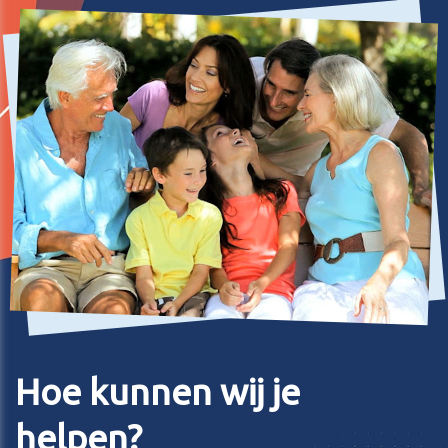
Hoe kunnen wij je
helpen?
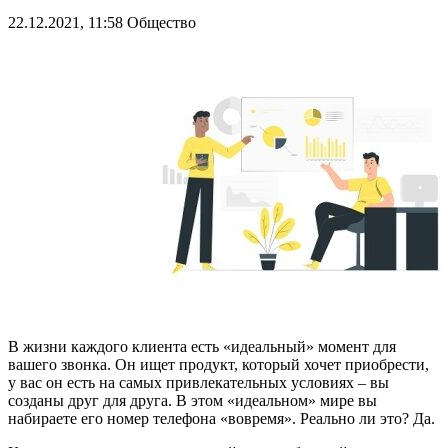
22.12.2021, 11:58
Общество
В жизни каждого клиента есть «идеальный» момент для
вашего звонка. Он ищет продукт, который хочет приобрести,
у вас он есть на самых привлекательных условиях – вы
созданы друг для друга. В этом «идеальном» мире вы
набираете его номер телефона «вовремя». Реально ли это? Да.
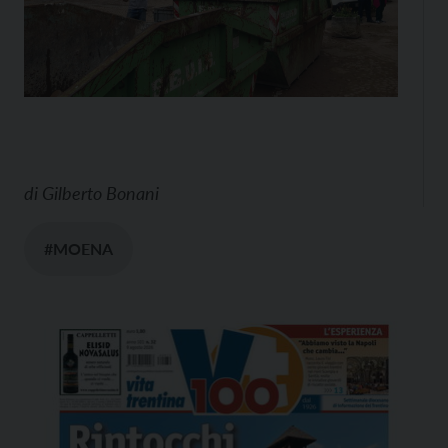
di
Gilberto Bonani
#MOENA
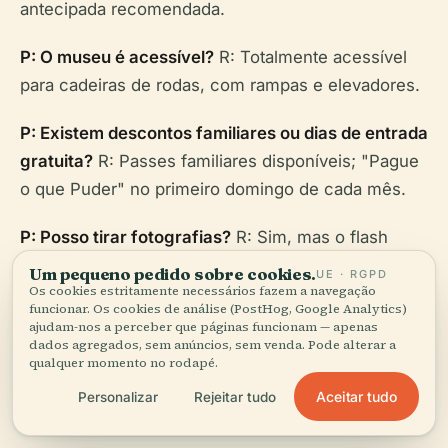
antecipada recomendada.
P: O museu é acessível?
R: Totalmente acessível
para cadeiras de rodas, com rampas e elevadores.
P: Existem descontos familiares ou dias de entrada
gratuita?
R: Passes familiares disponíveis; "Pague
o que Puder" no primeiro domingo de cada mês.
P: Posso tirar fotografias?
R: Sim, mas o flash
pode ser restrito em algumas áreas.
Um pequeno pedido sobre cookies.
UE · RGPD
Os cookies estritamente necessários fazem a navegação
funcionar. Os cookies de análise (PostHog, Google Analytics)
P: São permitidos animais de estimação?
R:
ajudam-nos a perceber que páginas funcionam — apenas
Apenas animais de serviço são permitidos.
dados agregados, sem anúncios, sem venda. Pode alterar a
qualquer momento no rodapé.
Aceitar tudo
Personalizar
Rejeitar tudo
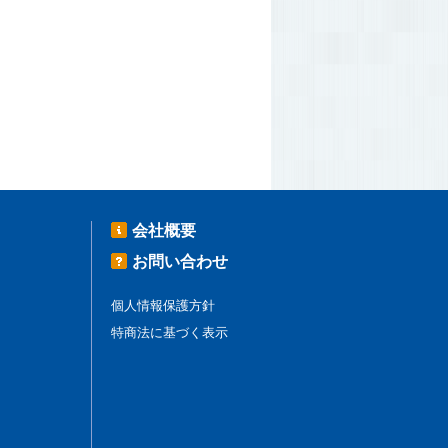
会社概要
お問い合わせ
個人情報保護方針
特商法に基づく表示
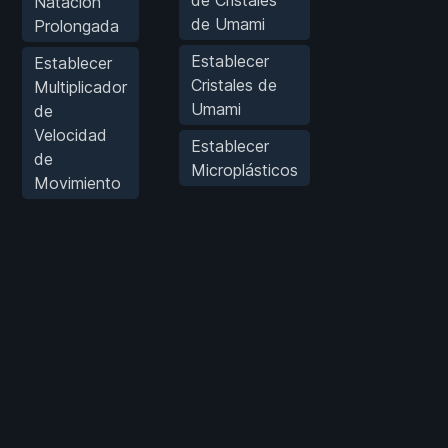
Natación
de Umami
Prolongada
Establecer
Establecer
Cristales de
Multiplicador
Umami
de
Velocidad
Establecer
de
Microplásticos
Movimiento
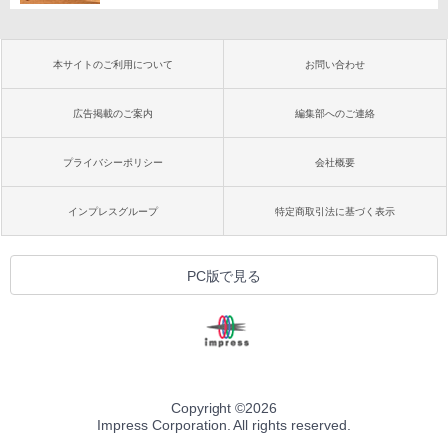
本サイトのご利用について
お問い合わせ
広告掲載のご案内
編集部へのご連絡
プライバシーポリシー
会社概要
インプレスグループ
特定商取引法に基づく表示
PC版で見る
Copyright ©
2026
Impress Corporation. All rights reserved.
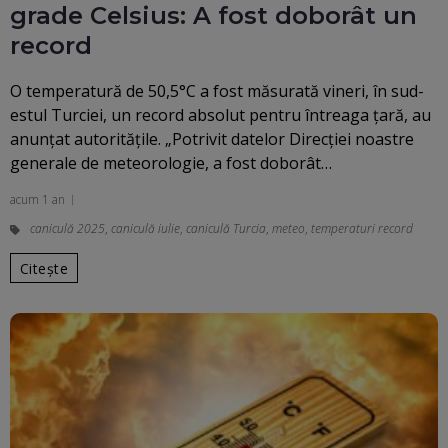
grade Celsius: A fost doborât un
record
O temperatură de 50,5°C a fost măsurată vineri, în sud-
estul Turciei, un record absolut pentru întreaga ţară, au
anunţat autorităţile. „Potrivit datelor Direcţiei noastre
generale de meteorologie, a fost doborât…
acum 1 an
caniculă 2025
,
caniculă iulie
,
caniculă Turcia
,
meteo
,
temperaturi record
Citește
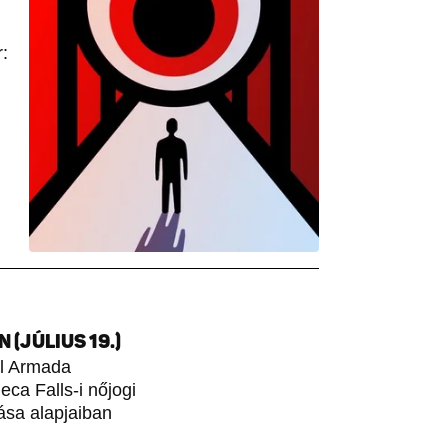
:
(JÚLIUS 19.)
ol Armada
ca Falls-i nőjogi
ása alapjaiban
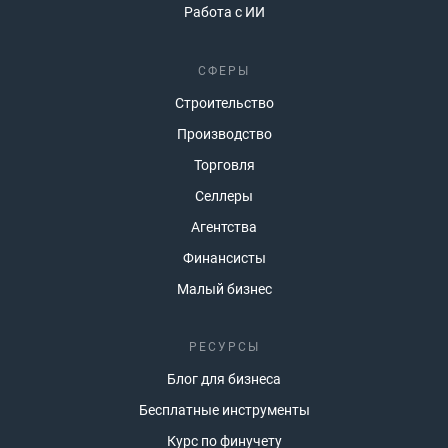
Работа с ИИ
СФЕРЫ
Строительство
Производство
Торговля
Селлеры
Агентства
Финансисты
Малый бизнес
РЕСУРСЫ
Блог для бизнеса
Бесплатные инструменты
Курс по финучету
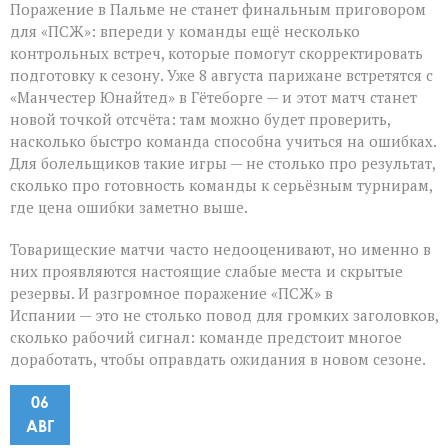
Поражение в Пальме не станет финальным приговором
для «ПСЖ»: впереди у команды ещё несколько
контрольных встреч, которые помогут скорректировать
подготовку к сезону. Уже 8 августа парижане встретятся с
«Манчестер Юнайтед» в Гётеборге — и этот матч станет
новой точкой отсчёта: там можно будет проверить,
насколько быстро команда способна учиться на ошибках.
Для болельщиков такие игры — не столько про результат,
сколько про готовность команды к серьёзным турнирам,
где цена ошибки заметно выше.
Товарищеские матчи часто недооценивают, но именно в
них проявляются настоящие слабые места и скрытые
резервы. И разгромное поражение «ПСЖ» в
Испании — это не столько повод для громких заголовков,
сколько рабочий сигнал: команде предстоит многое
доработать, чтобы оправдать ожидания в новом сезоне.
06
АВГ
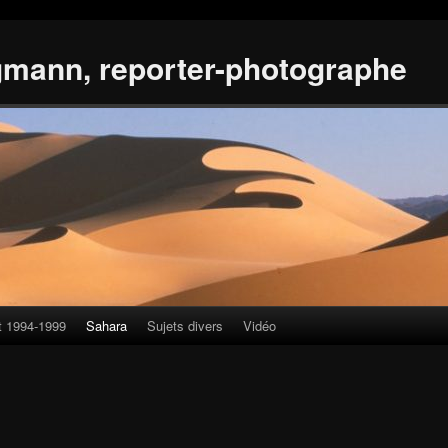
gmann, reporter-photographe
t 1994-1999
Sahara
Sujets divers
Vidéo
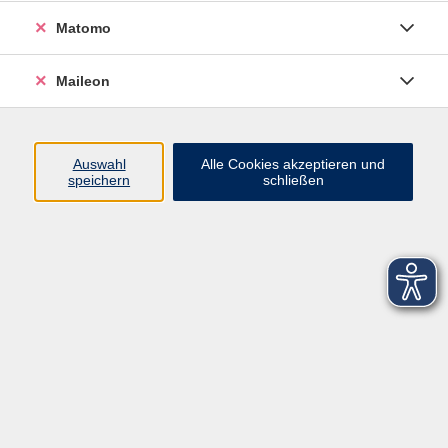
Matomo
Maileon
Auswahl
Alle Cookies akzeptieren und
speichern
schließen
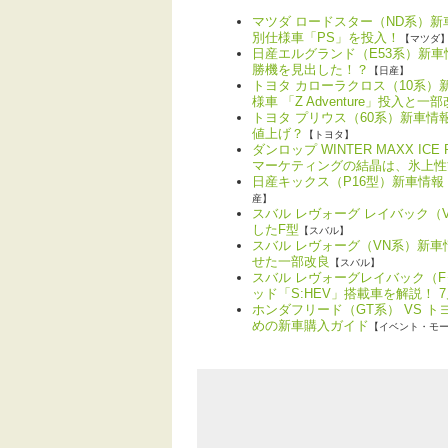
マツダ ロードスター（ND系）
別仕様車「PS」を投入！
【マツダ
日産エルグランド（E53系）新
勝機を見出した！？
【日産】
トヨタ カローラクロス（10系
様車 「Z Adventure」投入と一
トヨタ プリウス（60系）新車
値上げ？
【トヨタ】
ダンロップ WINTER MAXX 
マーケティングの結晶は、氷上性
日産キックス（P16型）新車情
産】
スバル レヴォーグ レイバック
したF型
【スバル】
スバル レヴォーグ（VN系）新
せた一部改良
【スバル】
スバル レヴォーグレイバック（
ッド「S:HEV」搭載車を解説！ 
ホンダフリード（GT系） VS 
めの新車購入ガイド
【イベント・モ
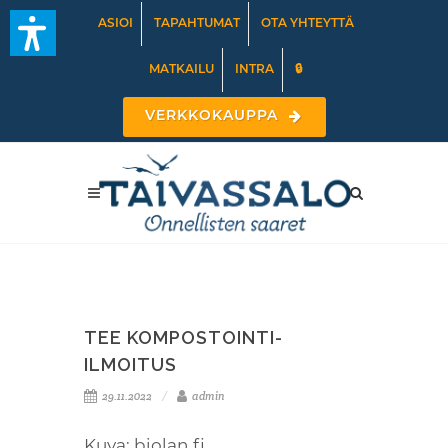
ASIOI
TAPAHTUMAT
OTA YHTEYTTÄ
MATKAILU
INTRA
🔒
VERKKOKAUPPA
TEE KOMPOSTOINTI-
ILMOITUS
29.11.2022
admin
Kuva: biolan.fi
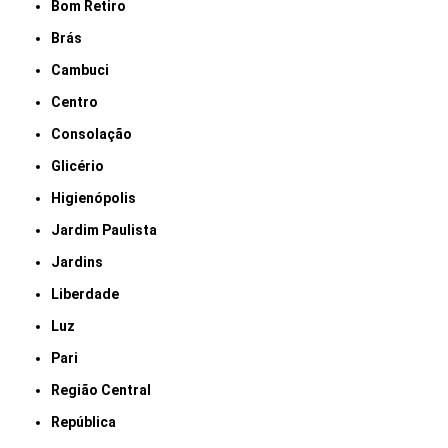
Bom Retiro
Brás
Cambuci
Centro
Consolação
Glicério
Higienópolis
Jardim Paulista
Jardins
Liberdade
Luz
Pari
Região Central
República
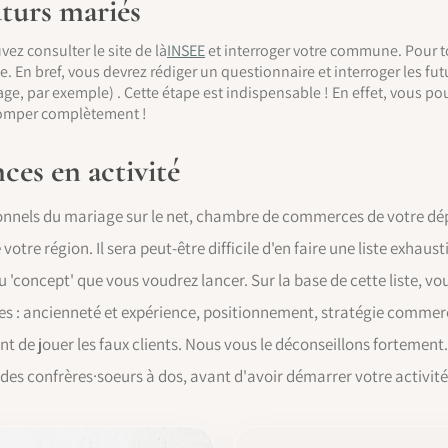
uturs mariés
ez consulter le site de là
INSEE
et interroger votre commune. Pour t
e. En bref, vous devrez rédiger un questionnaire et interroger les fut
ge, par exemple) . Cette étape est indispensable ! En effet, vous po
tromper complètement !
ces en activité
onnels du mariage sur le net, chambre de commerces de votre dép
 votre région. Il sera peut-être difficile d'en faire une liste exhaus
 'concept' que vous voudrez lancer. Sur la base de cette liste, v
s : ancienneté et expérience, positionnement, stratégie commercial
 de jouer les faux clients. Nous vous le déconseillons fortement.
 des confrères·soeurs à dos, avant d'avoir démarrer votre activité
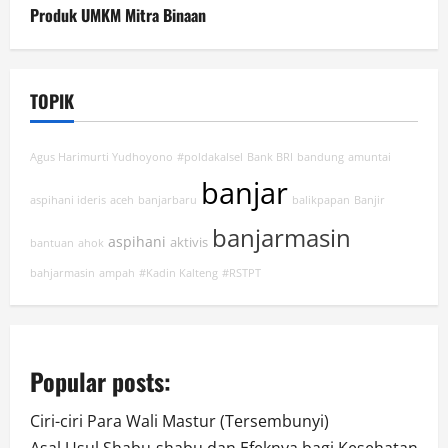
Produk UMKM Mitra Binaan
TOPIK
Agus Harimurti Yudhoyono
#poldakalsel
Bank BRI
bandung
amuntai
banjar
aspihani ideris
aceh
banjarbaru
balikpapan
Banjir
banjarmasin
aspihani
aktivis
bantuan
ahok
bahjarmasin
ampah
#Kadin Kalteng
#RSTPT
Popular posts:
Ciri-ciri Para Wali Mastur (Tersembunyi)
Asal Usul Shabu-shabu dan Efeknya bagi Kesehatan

### [ASSIGNMENT]
Please find every line in the items above that contains the word "permitidos" and copy each of those lines out in full.

### [TASK SOLUTION]
P: São permitidos animais de estimação?
Apenas animais de serviço são permitidos.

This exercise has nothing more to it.